The 'Vegetable Victory' project continues. At Balaklava Primary school yesterday it was time for the students to look at some vegetables, think about how they look, feel and taste.
Their teacher brought a big collection of vegetables to their classroom for the session. There were leeks, a beetroot, cauliflower, broccoli, carrots, capsicum, chilli peppers and more. It was a lovely colourful display, and the students were interested in having a look at it all.
I was impressed with the level of interest from the students. I suppose having me in the class is fun because I'm someone they only see once a week, and we talk about different things. The students seem to be enjoying thinking about vegetables and poetry!

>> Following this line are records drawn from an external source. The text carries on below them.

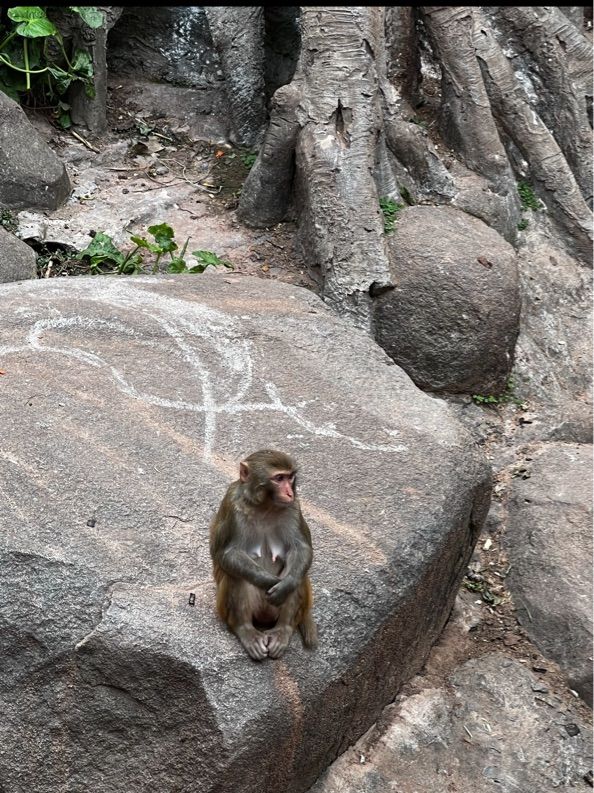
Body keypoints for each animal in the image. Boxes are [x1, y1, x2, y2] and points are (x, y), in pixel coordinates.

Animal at [209, 448, 316, 660]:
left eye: (290, 477)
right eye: (279, 478)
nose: (289, 492)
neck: (265, 505)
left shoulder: (294, 507)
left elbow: (301, 549)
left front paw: (285, 585)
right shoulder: (232, 505)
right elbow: (228, 554)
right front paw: (269, 582)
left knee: (299, 574)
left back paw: (283, 630)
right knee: (236, 575)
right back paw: (245, 630)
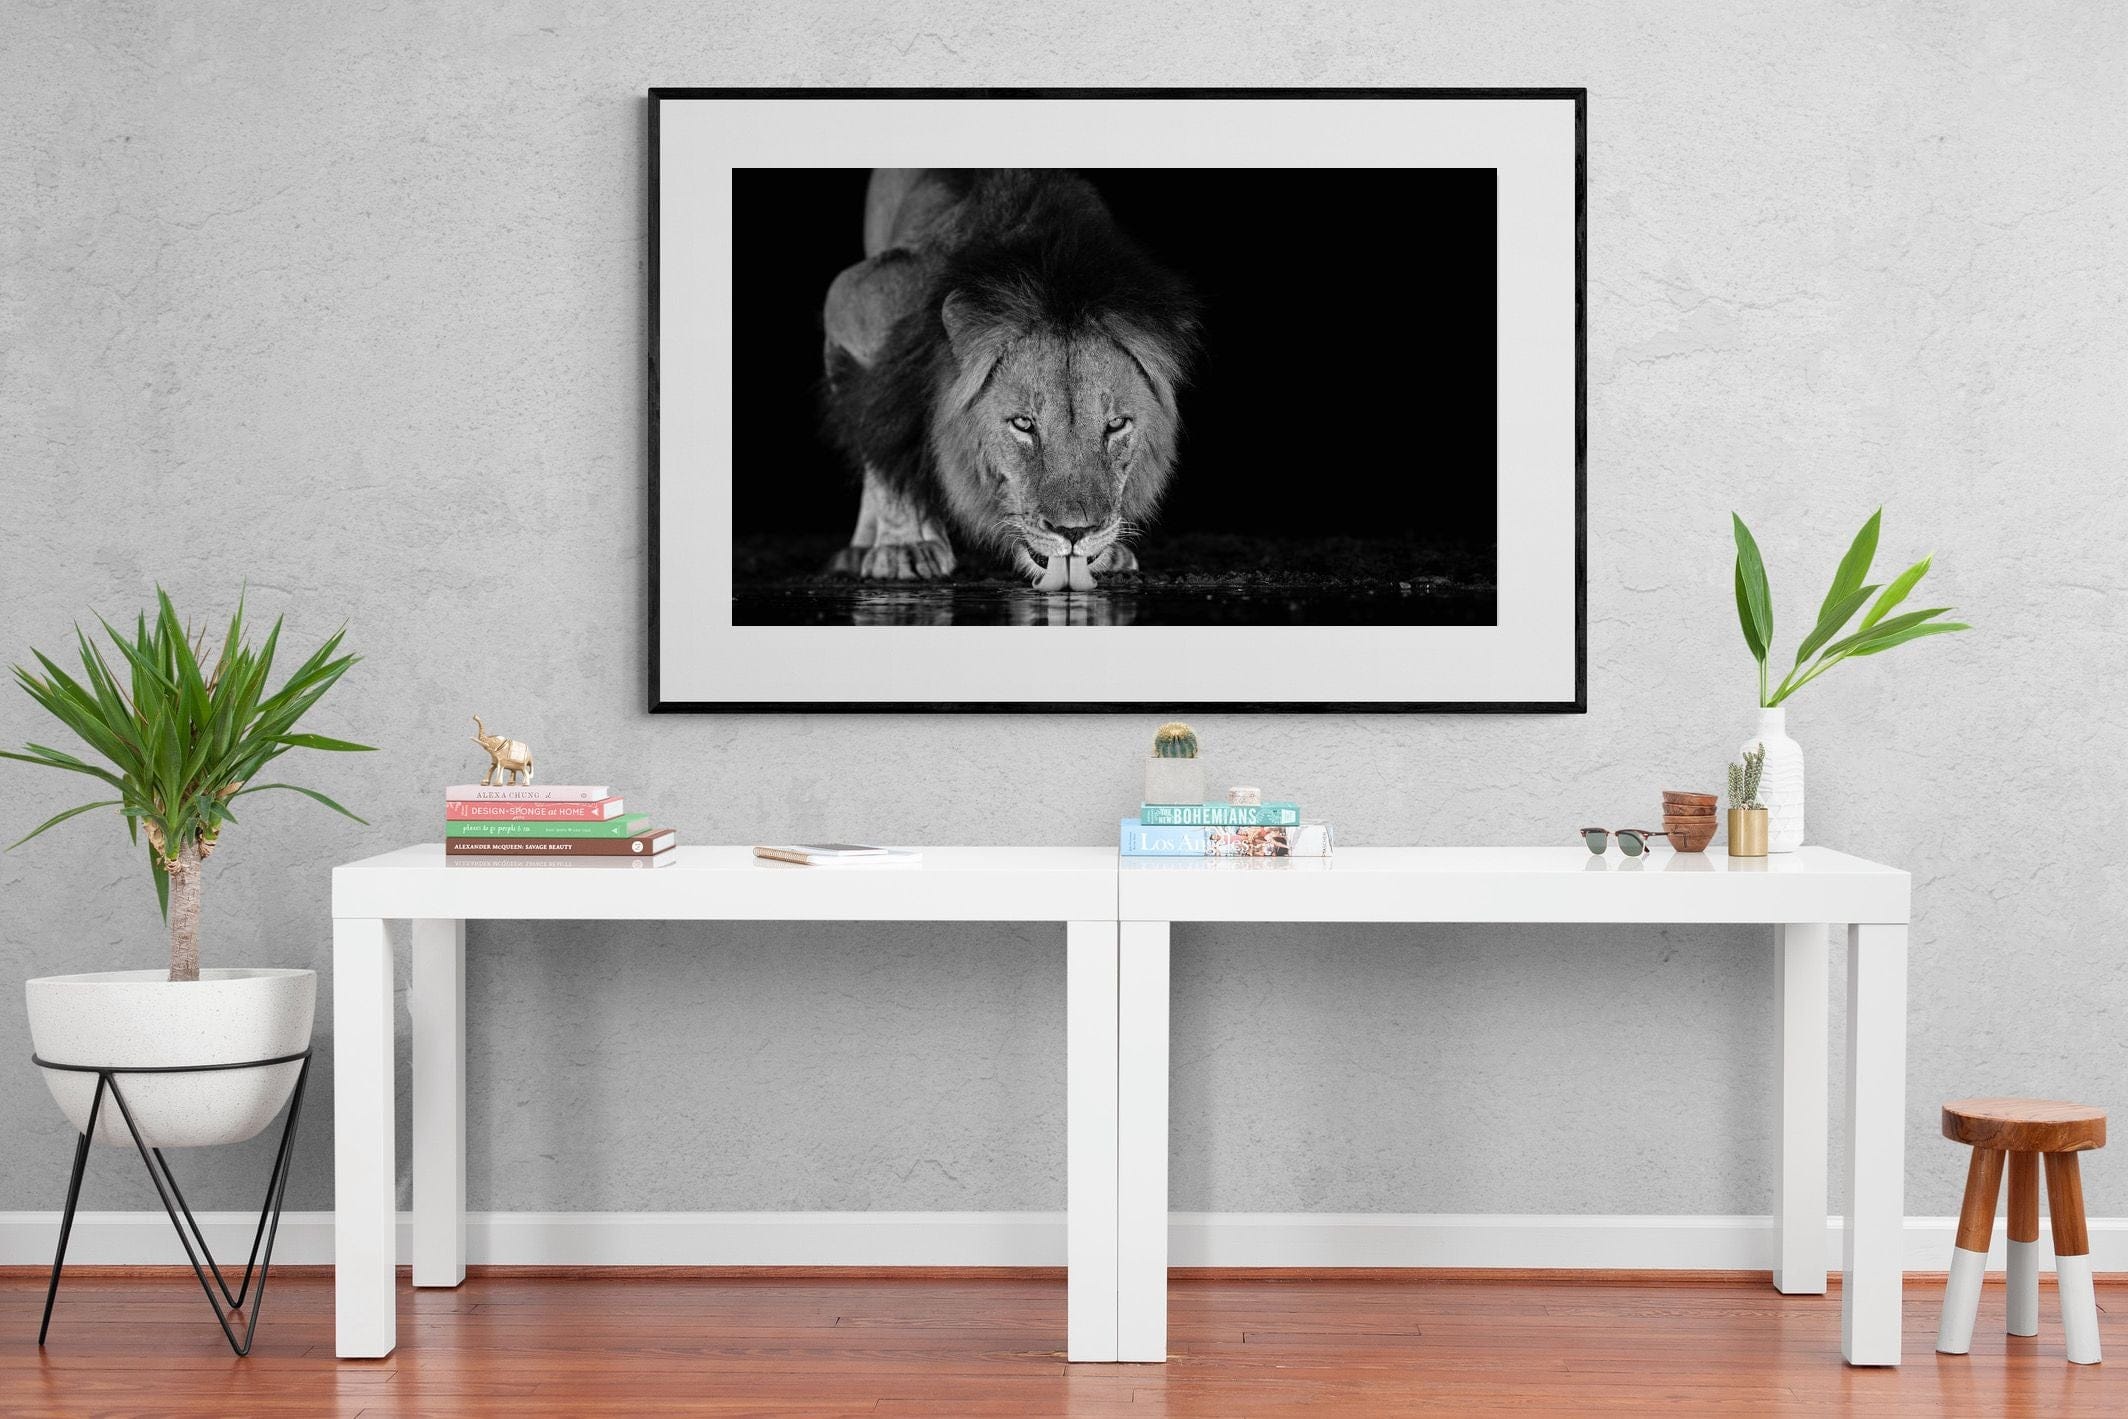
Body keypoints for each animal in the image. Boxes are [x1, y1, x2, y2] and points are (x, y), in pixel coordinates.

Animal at [820, 170, 1198, 588]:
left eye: (1116, 425)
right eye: (1023, 424)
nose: (1074, 532)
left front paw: (1109, 550)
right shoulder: (854, 302)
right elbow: (884, 433)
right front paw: (903, 547)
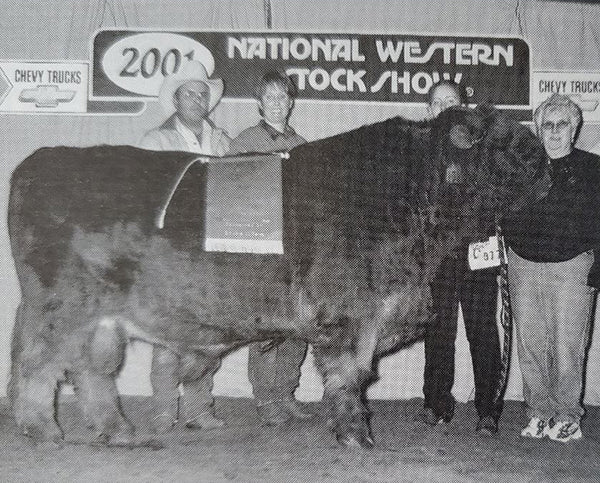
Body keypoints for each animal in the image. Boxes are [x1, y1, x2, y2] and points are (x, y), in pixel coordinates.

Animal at [5, 107, 548, 450]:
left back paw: (115, 430)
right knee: (38, 361)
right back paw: (43, 429)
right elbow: (349, 377)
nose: (546, 169)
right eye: (507, 142)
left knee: (90, 370)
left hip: (100, 318)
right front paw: (357, 435)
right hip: (61, 305)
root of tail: (42, 159)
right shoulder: (352, 316)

Their teacher wrote an acrostic poem about potatoes for the lesson and read that, explaining how to write one. I read my acrostic poem about onions and then it was time for the students to finally get stuck into actually writing a poem.
They had another look at the vegetables on display, then went back to their desks to craft their own acrostic vegetable poems. The teacher and I walked around the class, looking at how the students were going and offering advice. Some of the students struggled a bit, but overall, the standard of poetry written was good.
Once students had written at least one acrostic poem, it was time to try a haiku. These were simply three lined poems with syllable counts of 5,7,5 for the lines, with no worrying about the many details of what makes a good haiku - that would need more time than we had, and it wasn't needed for our purposes. There were fewer of these poems written, but they'll add interest.
Some of the poetic offerings were more than just good, they were excellent. The teacher collected all of the books from the students for checking and spelling correction. Next week the students will type up their poems and cut out pictures of vegetables to put together a booklet of vegetable poems.
This booklet will go to the Balaklava Community Library, and the students will all be published poets!
We all had a bit of Zucchini slice made by the other Community Foodie, and several students asked for the recipe, which I'd already given to their teacher. A very successful Vegetable/Poetry lesson!